US 12,367,656 B2
Method and system for semi-supervised state transition detection for object tracking
Matthew A. Shreve, Campbell, CA (US); Robert R. Price, Palo Alto, CA (US); Jeyasri Subramanian, Sunnyvale, CA (US); and Sumeet Menon, Baltimore, MD (US)
Assigned to Xerox Corporation, Norwalk, CT (US)
Filed by Palo Alto Research Center Incorporated, Palo Alto, CA (US)
Filed on Sep. 8, 2022, as Appl. No. 17/940,884.
Prior Publication US 2024/0087287 A1, Mar. 14, 2024
Int. Cl. G06V 10/764 (2022.01); G06V 10/26 (2022.01); G06V 10/774 (2022.01); G06V 10/776 (2022.01); G06V 10/82 (2022.01); G06V 20/40 (2022.01)

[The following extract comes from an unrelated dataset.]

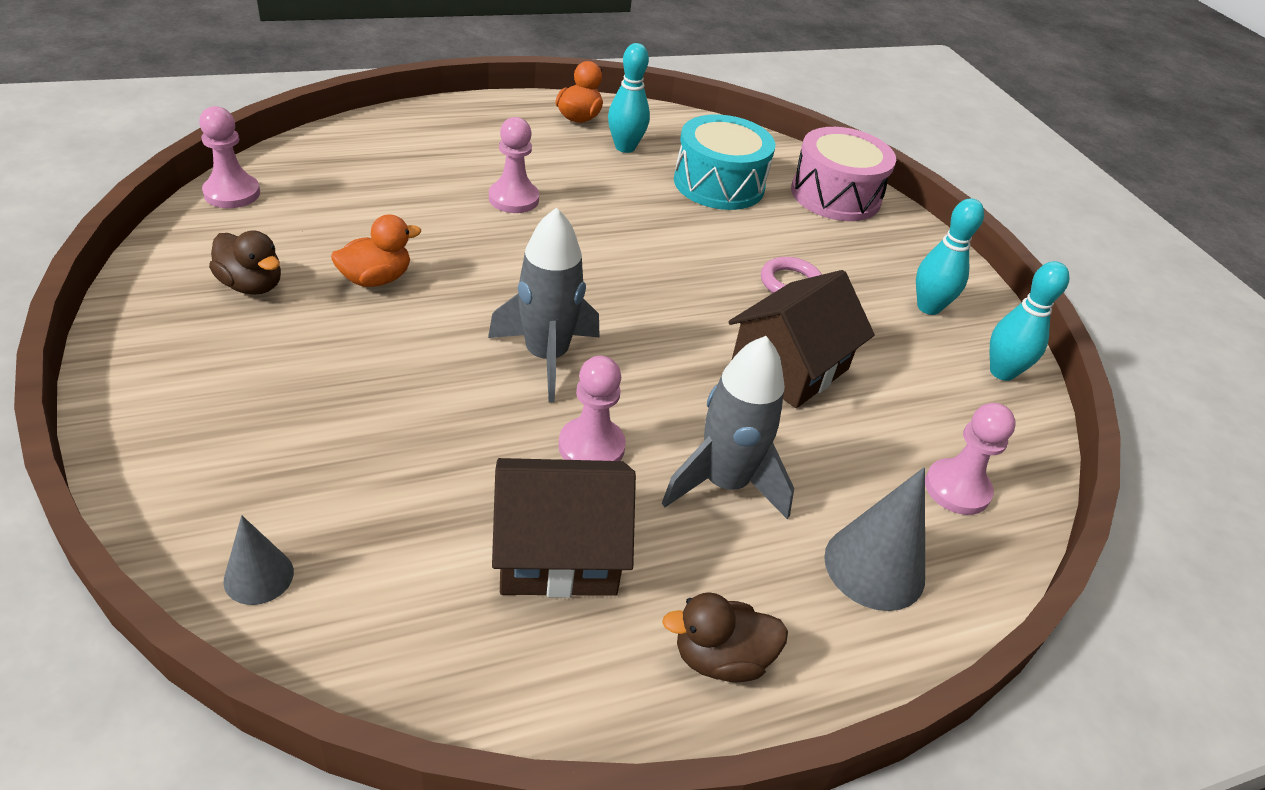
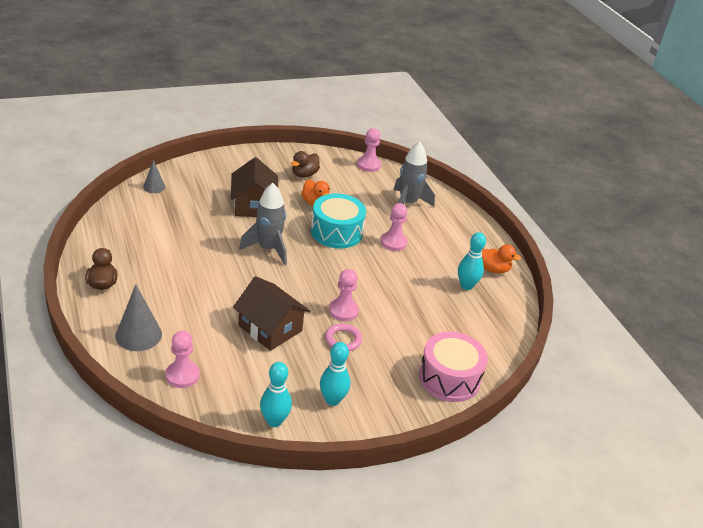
camera: 90 degrees right, 5 degrees down
(558, 551) = (157, 248): brown house -> brown house (253, 205)
(591, 446) = (212, 259): pink pawn -> pink pawn (343, 311)
(719, 184) = (440, 322): turquoise drum -> turquoise drum (336, 232)
(724, 483) = (189, 295): grey rocket -> grey rocket (408, 203)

CPC G06V 10/764 (2022.01) [G06V 10/26 (2022.01); G06V 10/7753 (2022.01); G06V 10/776 (2022.01); G06V 10/82 (2022.01); G06V 20/41 (2022.01)] 20 Claims
OG exemplary drawing
 
1. A computer-implemented method, comprising:
receiving an input video and a first annotated image from the input video, wherein the first annotated image identifies an object of interest in the input video;
initiating a tracker based on the first annotated image and the input video beginning from a start of the input video;
generating, by the tracker based on the first annotated image and the input video, information including: a sliding window for false positives; a first set of unlabeled images from the input video; and at least two images in which the object of interest is labeled with its corresponding state;
classifying, by a semi-supervised classifier based on the information, the first set of unlabeled images from the input video;
responsive to determining that a first unlabeled image is classified as a false positive, reinitiating the tracker based on a second annotated image and the input video beginning from a frame with the second annotated image, wherein the frame with the second annotated image occurs in the input video prior to a frame with the first unlabeled image classified as a false positive; and
generating an output video comprising the input video displayed with tracking on the object of interest, wherein the object of interest in each image from the input video is annotated and labeled with its corresponding state.